07.31.2017 | Nostalgia

The enduring landscape of nostalgia was on full display in our last presidential campaign with its slogan: Make America Great Again. Americans seem wistful now for some long-ago idea of themselves -- you know, when wars were just, manners were exquisite, marriages endured, honor mattered, and people answered their own damn land-line. An element of elegy often haunts discussions of excellence, quality, and righteousness.

The campaign tapped into a sentiment as old as the ages i.e. the longing for a lost past, the past even of another country or another era. Per the subject article (click: Look Back With Danger), Nietzsche’s eighteenth century teutonic lament was “to go home” to ancient Greece. Homer’s heroic world was that of gods, not of men. One watches “Chariots of Fire” with a nostalgic pang, taken in by the pursuit of excellence and the unambiguous moral lines of 1924 England. The viewer then nods and says, “Just look around, will ya’, nothing but dreck.”

But beware of the nostalgia factor.
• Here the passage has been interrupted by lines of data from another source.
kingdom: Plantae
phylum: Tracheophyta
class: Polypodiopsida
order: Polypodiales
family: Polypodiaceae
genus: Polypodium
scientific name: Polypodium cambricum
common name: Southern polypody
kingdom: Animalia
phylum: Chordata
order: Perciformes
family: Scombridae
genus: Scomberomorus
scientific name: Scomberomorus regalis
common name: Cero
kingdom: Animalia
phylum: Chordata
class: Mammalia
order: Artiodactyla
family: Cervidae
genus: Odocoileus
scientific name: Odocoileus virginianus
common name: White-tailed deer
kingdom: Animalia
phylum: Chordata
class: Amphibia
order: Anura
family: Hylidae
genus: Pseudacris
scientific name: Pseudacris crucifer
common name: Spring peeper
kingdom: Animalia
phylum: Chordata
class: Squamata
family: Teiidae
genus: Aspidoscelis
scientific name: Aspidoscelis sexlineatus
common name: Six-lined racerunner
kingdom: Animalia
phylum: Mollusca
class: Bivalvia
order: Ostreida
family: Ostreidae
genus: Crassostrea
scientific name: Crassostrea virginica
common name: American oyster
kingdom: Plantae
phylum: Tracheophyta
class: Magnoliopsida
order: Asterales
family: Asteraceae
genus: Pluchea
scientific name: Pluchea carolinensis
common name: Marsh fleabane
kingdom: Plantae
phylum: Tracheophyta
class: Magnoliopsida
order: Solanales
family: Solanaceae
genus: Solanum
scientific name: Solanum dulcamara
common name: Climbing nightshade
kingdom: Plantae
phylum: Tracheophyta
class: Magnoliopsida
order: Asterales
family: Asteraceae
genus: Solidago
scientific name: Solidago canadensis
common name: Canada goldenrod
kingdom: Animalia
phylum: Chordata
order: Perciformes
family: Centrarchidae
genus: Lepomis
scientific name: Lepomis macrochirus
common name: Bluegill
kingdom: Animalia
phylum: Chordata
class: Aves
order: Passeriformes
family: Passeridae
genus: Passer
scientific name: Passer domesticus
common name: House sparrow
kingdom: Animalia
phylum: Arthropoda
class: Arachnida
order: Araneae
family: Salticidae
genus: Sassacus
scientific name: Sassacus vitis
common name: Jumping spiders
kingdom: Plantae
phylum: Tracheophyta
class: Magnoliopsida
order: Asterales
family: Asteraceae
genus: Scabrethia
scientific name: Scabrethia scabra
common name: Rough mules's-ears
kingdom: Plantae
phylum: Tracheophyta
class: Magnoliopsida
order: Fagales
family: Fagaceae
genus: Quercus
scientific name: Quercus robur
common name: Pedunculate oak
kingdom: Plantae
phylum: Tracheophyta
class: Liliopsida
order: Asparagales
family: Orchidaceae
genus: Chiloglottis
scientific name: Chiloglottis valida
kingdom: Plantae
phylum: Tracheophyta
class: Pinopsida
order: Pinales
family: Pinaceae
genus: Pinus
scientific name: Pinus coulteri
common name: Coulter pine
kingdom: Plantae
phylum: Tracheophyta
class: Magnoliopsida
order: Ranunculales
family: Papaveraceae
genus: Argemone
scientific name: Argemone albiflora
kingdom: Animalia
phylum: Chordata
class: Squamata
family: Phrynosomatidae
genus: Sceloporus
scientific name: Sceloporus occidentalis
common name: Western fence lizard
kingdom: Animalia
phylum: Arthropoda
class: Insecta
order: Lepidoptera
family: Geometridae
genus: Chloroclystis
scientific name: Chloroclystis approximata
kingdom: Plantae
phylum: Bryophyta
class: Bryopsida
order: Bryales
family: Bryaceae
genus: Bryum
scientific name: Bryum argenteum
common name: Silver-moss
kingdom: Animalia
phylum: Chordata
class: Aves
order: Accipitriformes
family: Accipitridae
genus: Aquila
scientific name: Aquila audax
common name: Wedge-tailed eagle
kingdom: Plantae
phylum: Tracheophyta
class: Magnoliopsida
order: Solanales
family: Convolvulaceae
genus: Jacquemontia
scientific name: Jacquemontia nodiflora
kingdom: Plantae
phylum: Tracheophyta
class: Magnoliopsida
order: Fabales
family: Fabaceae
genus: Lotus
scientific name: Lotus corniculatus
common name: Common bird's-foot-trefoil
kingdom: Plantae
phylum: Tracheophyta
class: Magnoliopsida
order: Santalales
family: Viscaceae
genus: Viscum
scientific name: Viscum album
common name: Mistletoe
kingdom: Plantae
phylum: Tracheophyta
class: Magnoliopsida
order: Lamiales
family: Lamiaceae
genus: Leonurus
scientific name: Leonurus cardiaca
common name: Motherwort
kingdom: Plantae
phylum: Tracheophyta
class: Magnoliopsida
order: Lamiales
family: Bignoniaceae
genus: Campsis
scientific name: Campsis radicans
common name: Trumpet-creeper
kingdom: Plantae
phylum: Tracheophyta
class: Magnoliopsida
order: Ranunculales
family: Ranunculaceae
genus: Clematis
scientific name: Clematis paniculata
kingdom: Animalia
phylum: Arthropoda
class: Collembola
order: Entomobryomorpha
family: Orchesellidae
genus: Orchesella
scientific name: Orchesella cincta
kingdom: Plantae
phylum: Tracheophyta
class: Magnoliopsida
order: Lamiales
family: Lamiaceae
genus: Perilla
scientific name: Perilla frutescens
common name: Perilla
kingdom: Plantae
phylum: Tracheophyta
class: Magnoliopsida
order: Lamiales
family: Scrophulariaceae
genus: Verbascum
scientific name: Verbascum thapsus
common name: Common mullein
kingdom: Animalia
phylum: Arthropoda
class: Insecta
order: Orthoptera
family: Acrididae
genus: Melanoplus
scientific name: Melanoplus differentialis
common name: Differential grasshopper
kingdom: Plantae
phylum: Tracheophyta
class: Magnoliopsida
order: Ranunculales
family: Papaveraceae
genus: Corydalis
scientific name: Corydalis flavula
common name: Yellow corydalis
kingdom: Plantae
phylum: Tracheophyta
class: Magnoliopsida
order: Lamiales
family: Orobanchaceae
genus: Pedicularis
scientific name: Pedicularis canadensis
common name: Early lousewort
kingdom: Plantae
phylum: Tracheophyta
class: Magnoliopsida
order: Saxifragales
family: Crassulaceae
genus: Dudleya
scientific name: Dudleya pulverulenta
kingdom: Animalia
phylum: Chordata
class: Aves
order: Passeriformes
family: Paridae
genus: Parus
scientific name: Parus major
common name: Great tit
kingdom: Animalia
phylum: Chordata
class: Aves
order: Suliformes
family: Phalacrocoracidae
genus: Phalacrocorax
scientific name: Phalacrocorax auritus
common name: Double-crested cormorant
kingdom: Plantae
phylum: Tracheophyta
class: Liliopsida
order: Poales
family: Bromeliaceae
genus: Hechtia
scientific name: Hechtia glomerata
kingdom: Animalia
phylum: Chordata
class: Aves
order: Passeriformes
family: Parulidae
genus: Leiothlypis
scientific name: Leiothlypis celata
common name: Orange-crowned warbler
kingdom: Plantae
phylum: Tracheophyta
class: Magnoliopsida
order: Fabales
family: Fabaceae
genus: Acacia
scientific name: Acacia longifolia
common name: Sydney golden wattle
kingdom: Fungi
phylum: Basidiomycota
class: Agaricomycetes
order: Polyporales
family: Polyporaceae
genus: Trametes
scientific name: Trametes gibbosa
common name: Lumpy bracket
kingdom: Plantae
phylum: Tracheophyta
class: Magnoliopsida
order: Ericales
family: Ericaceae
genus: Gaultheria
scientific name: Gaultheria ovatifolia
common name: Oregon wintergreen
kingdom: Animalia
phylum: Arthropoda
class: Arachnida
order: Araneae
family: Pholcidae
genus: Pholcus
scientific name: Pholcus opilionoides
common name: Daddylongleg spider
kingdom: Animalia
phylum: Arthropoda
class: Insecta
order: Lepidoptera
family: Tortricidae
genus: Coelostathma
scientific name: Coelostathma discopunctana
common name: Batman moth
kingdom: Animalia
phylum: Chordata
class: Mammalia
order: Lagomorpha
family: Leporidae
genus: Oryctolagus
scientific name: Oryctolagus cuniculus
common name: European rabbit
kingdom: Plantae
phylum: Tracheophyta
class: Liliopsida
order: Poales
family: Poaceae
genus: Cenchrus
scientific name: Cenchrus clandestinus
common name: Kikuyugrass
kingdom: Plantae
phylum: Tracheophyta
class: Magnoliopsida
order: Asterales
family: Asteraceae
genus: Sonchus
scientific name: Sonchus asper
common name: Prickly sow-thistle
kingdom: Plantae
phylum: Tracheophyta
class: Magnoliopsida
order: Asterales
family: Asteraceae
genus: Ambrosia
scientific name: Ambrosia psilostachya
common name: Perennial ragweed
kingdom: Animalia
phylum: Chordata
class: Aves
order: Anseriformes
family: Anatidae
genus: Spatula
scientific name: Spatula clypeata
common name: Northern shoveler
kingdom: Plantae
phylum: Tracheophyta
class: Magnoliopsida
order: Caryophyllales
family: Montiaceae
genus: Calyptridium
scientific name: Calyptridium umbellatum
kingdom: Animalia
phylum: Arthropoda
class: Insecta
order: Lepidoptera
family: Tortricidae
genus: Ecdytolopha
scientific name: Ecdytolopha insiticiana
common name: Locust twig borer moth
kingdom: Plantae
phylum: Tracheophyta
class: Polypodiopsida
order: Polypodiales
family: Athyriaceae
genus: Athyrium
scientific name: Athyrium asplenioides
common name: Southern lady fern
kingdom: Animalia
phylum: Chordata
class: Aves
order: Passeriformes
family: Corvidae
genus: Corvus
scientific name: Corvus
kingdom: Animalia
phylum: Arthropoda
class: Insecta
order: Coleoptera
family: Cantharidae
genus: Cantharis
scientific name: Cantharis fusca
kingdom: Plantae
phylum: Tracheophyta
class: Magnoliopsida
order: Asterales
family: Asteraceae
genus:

First, the past is usually selectively attractive — left out are the hardships, violence, and despair of the time — and  is thus “sanitized for your protection.” Second, nostalgic images vastly oversimplify history and its linkage to the present, leaving one with “the shallow mindfulness of children.”

This is especially true of America of today — chaotically hyped with kinetic information and alarming images — more in need of a steady gaze than some cartoon depiction.